Camhi: Can you talk a little bit more about the peer respite model? What’s the definition of that?

Studer: So peer respite is a short-term service model that is around 14 days. The hope is that in these 14 days, people will be able to have a safe place to stay. They will have meals prepared for them. They will have peer-led activities. They will have providers internally, like Bridges to Change, coming to the house providing behavioral health services and case managing folks to long-term care. And Bridges to Change is partnering with hospitals and medical centers for that behavioral health care and substance abuse portion.

Camhi: My understanding is that women who are enrolled in Medicaid, through the nonprofit CareOregon, are eligible for this new program. Are there any other eligibility requirements?

Studer: There’s not. So really we are serving folks with CareOregon insurance and we’re serving folks who maybe need help accessing insurance.
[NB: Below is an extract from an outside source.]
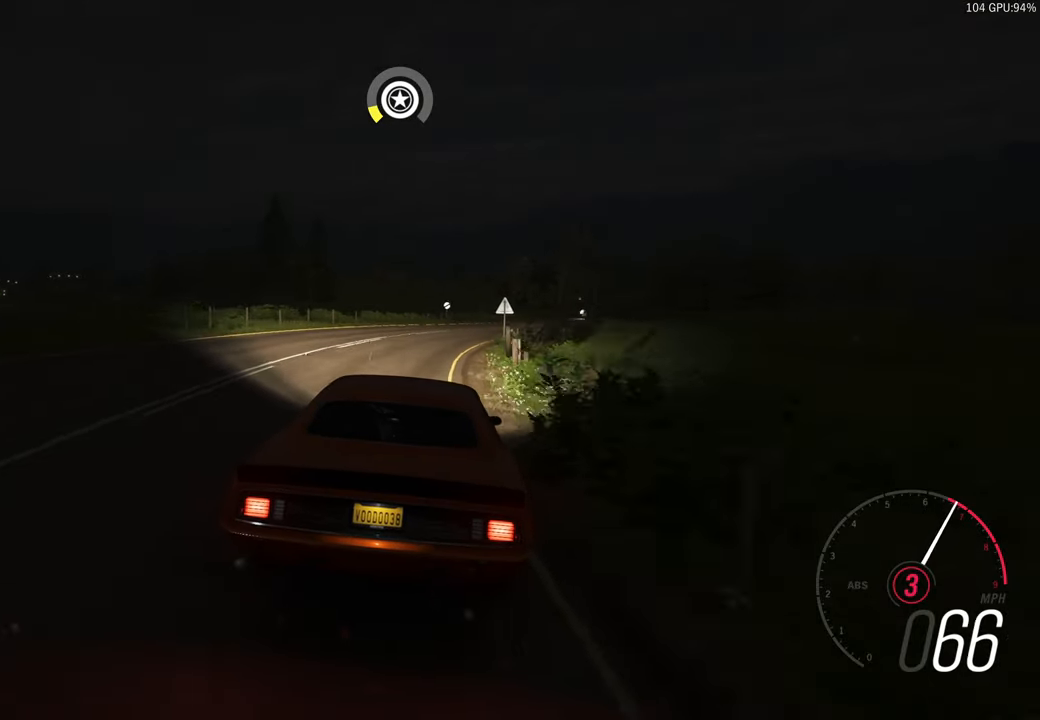
{"buttons": ["R2"], "left_stick": "right", "right_stick": "center", "events": [[233, "left_stick", "right"]]}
So we are going to be at the lowest barrier that we can be as a program, knowing that people are experiencing long waits to care. We’re hoping that this is an opportunity to connect people rapidly and to get them to the next place.
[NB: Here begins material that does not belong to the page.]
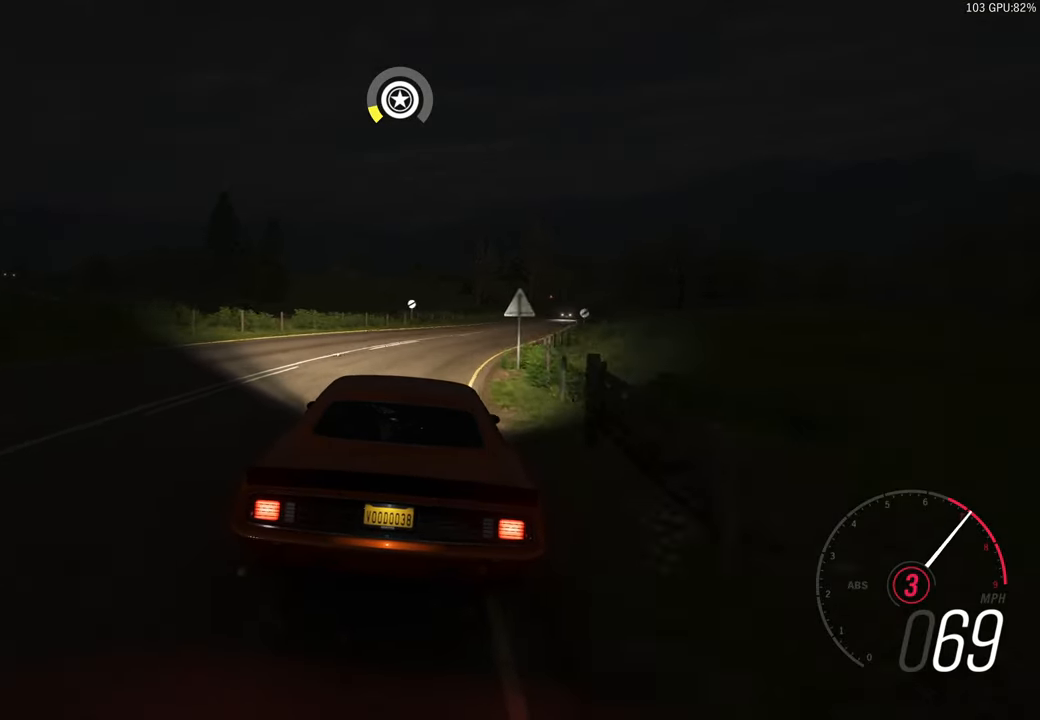
{"buttons": ["R2"], "left_stick": "center", "right_stick": "center", "events": [[150, "A", "down"], [250, "left_stick", "center"], [267, "A", "up"]]}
Camhi: Mental health and substance abuse issues often overlap but it can be difficult for patients to find treatment for both at the same time. Why is it important to treat these issues together?
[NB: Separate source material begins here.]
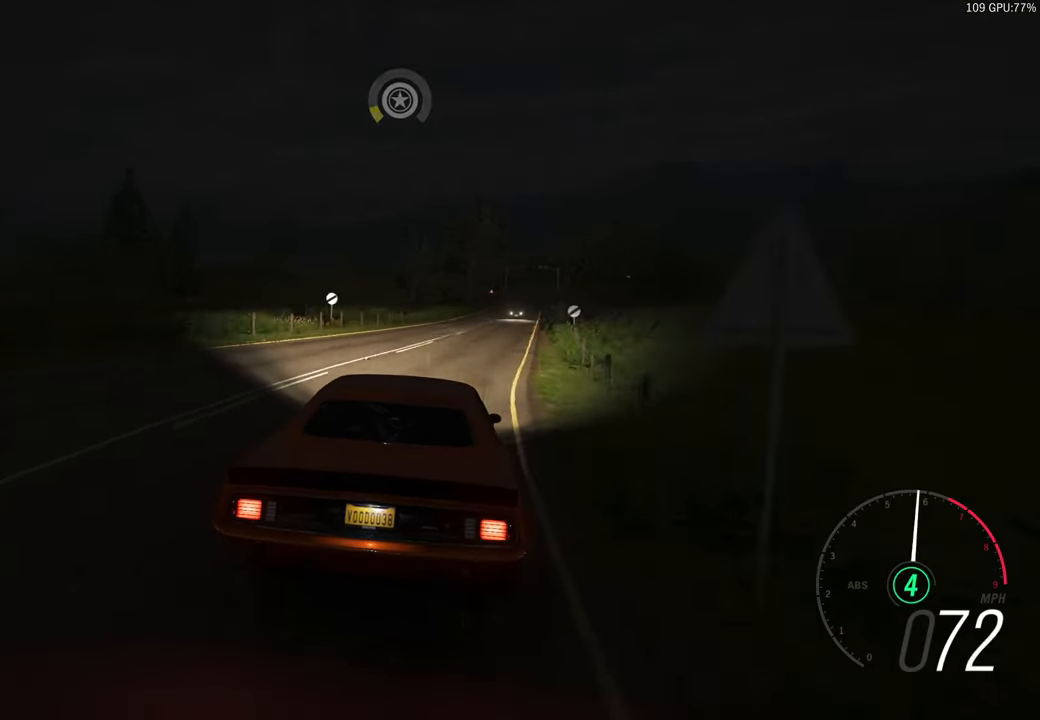
{"buttons": ["R2"], "left_stick": "center", "right_stick": "center", "events": []}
Studer: Not only do they overlap frequently, it’s the majority. We know that people’s health conditions, mental health conditions are not separate inside of them. They are one person. And so we are really using this as a whole-person care model to say that we’re going to support someone in their entire personhood, their entire need. There are often barriers to housing, adequate income and employment that are advancing substance use disorder and mental health conditions. And we know, especially since the pandemic, that it’s been really, really hard to get services. So we’re excited to hopefully be a hub of service for women in our community. This truly is a holistic offering of care through lived experience. It gives community members the opportunity to have their whole personhood valued, seen and taken very seriously.

Camhi: What happens to women after those two weeks at the program are up?

Studer: The hope is to really connect people to services that can support them long term. This is not a program that is going to connect you to your forever housing, because there’s long wait lists right now for people who are at risk of losing their housing, losing their spot in their residential program or who are at risk of having significant or serious complications in their life because of their co-occurring conditions. This program offers a kind of a stopgap to say, “How can we support you? How can we wrap around you and prevent ongoing harm and potential losses of existing resources?”